Hedge fund boosts INM stake as boardroom row boils over at AGM
Chief executive Robert Pitt defies INM chairman Leslie Buckley in re-election vote
INM chief executive Robert Pitt (far left, obscured) fails to vote for Leslie Buckley (far right) as chairman of the company at its AGM in Dublin. Photograph: Sam Boal/Rollingnews.ie
Dutch hedge fund manager Bram Cornelisse is stake-building in Independent News & Media (INM) as it continues to deal with the fallout from the extraordinary boardroom bust-up over corporate governance.
Farringdon Capital, which is owned by former Merrill Lynch executive Mr Cornelisse, has boosted its share to almost 6.5 per cent of the publisher, up from 5.2 per cent, according to company filings.
The Dutch fund is now the third-largest investor bloc in INM, which posted interim results and held its agm in Dublin yesterday.

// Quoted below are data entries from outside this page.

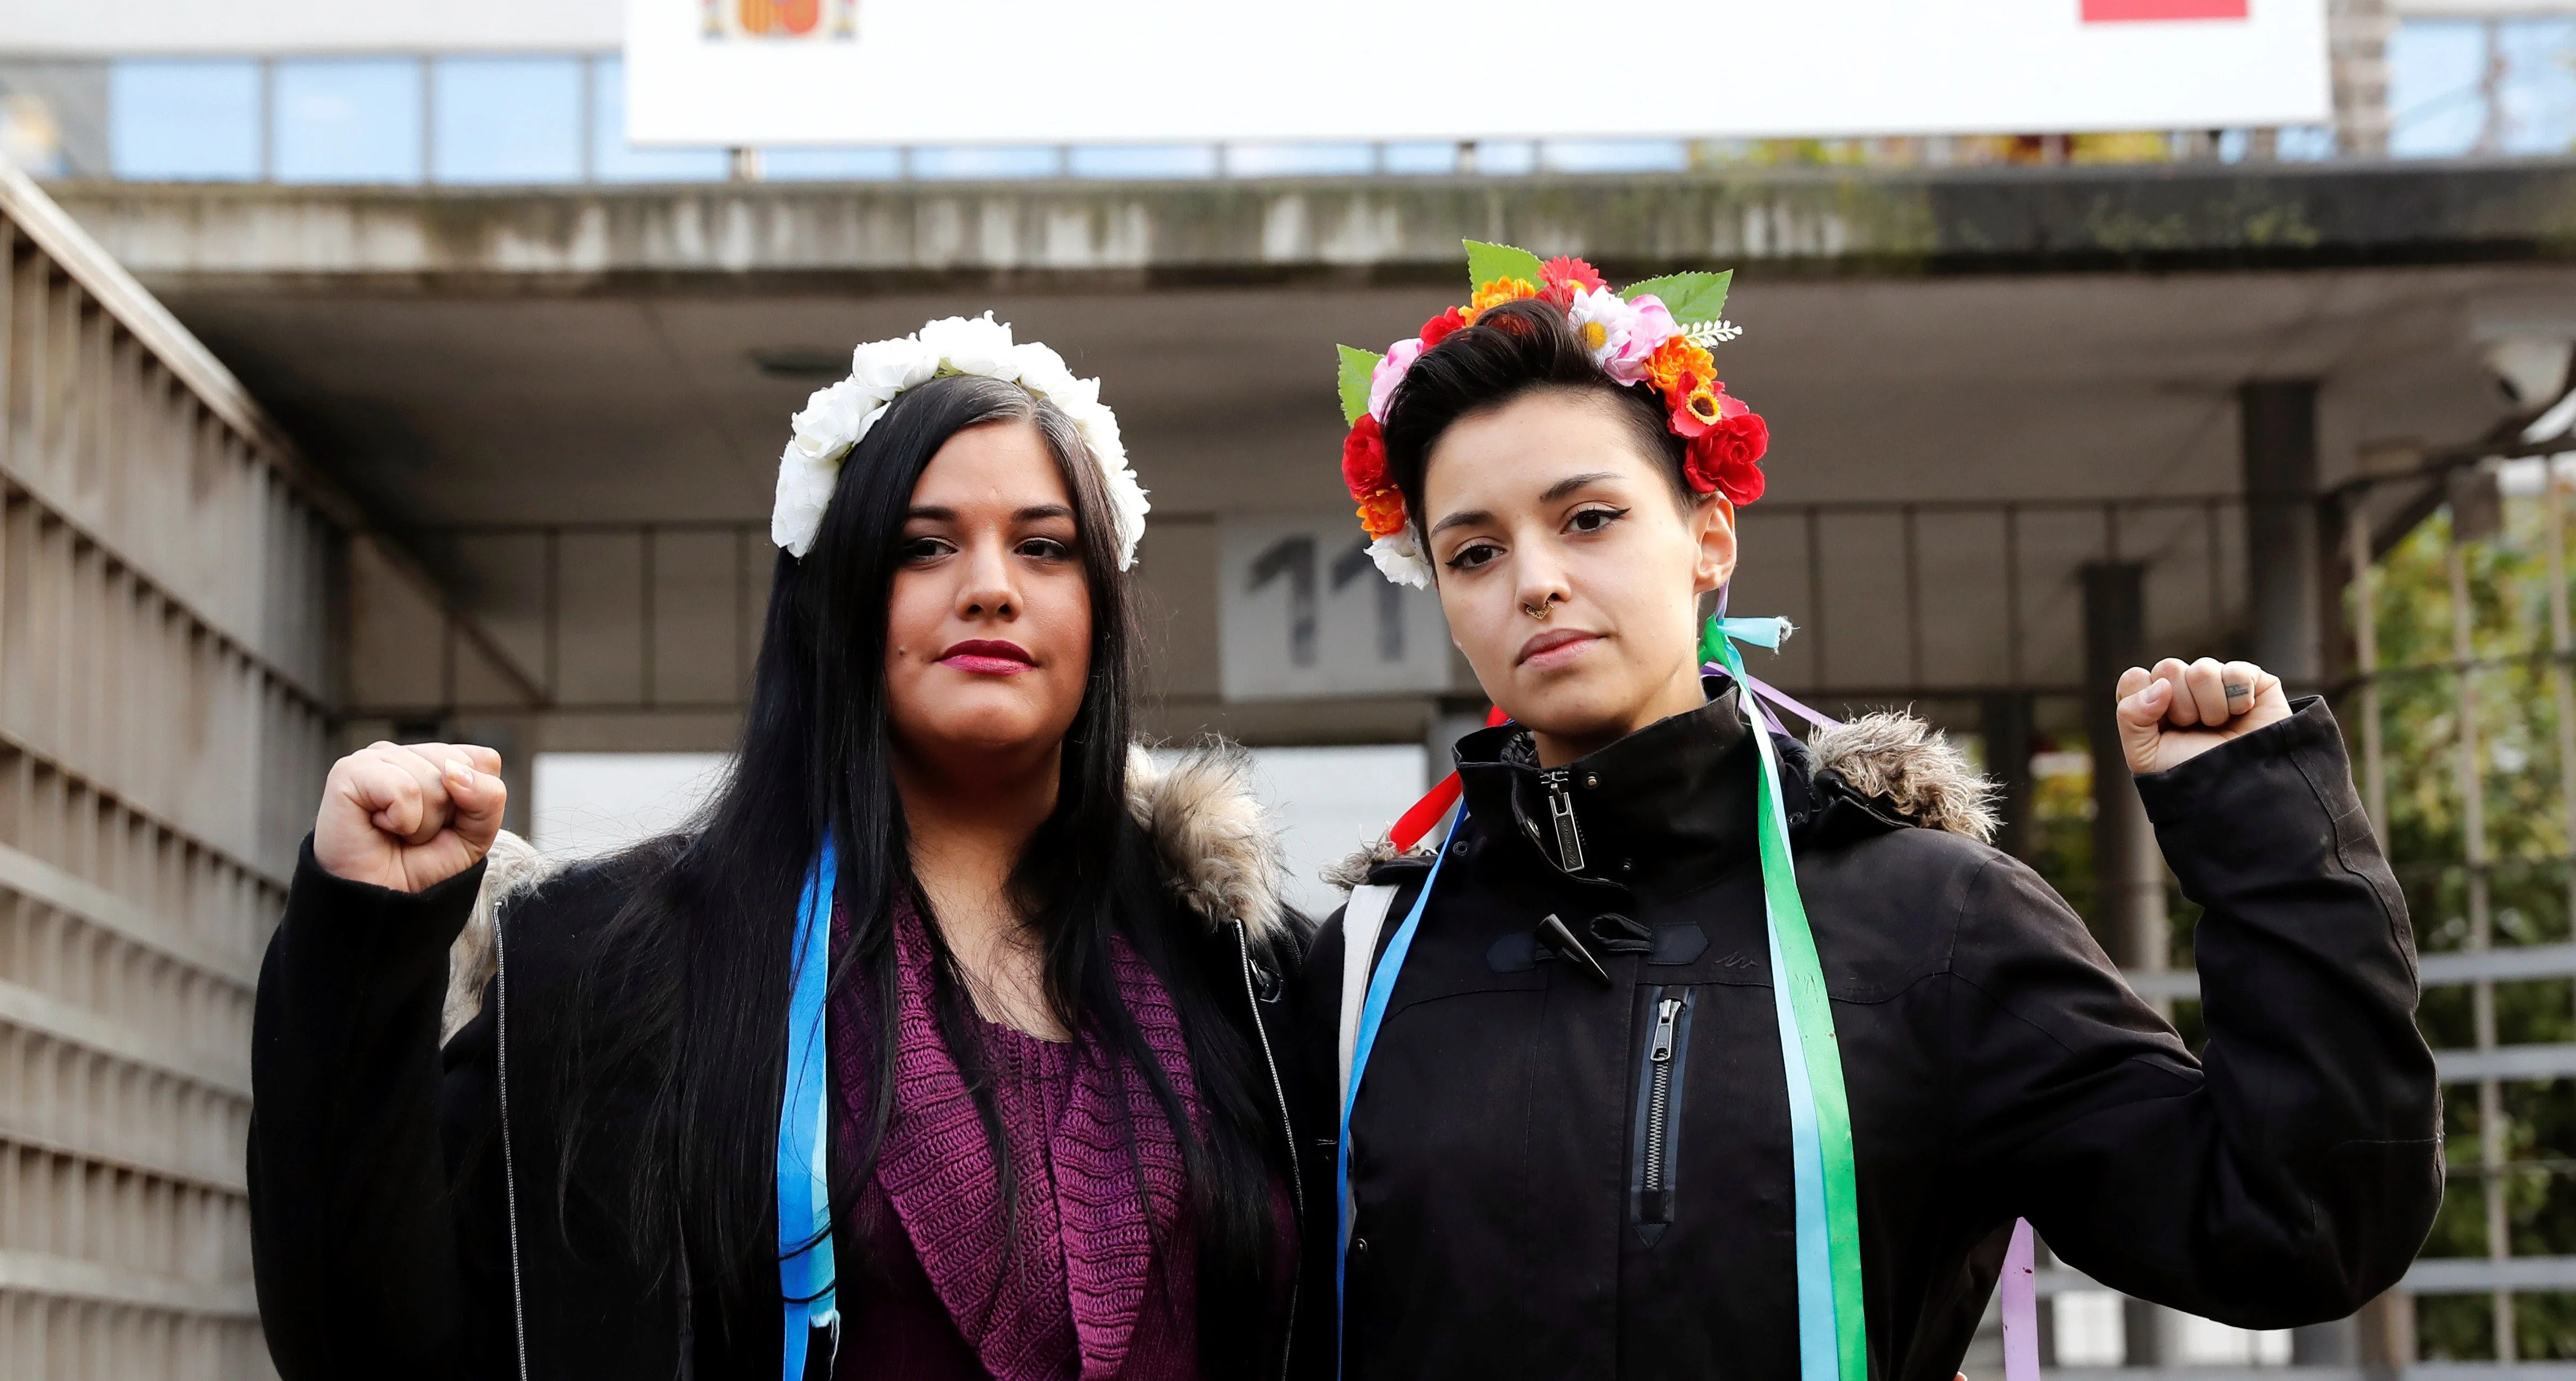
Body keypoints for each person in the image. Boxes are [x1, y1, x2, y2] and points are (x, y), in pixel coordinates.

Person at [1291, 247, 2441, 1381]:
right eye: (1474, 551)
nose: (1532, 580)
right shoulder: (1359, 968)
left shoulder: (1928, 922)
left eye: (1587, 518)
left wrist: (2260, 832)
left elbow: (2294, 1223)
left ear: (1708, 536)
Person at [249, 316, 1314, 1381]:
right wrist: (363, 937)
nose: (991, 584)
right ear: (836, 601)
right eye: (924, 544)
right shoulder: (621, 970)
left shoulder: (1253, 981)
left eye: (1042, 546)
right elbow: (375, 1340)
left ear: (1101, 610)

The biggest shareholders after Farringdon remain Denis O’Brien, who owns almost 30 per cent, and Dermot Desmond, with close to 15 per cent.
Analysts are now warning that the share price is being held back by the bitter boardroom split over an aborted deal for Mr O’Brien’s Newstalk, which led the chief executive, Robert Pitt, to make a whistleblower complaint about the chairman, Leslie Buckley, who is also Mr O’Brien’s representative on INM’s board.
Darren McKinley of Merrion Stockbrokers said INM was being “plagued” by the row: “We feel senior management and the board need to seriously address these concerns in order for the true value of INM to be recognised.”
Rachel Fox, of Goodbody Stockbrokers, said the boardroom row had got “into shareholders heads” and was affecting the share price.
In an unprecedented public display of boardroom disunity at the agm of an Irish listed company, Mr Pitt yesterday refused to back the re-election of Mr Buckley as director. He abstained in a show of hands at the meeting, which was held in the Westbury Hotel in Dublin.
In response to questions from shareholders, Mr Buckley said the board was working “night and day” to deal with the issues at the heart of the row, which was sparked by Mr Pitt’s refusal to meet Mr O’Brien’s asking price for Newstalk.
The matter is being investigated by the State’s corporate watchdog, the Office of the Director of Corporate Enforcement.
“If someone makes a protected disclosure, it needs to be handled in the proper way, with a proper legal framework. That is exactly how it is being done,” said Mr Buckley.
A shareholder, Giles Kerr, asked that INM ensure that there was “no retaliation” against Mr Pitt for making his complaint.
Mr Buckley declined to comment further on the row after the agm, while Mr Pitt would not comment either.
Senior independent director Jerome Kennedy, who first fielded Mr Pitt’s complaint about Mr Buckley last year before the ODCE was informed, did not stand for re-election to INM’s board.
Shareholders who asked why he had decided to no longer be an INM director were told by Mr Kennedy that he had simply reviewed his portfolio of directorships and there was nothing “untoward”.
He called for a full refresh of the board, which currently does not meet the guidelines for independence to which listed companies are expected to adhere.
Another shareholder said the board was too “unhappy” and joked that they should “appoint a clown”.
Mr Buckley replied that he was “not miserable”.
Earlier, INM released results for the first six months which showed revenue had fallen 8.4 per cent and pretax profit was down almost 20 per cent. The company has cash of almost €96 million.
Mr Buckley complained that the Irish regulatory environment for media companies was holding back the business, which wants to mop up print assets in Ireland.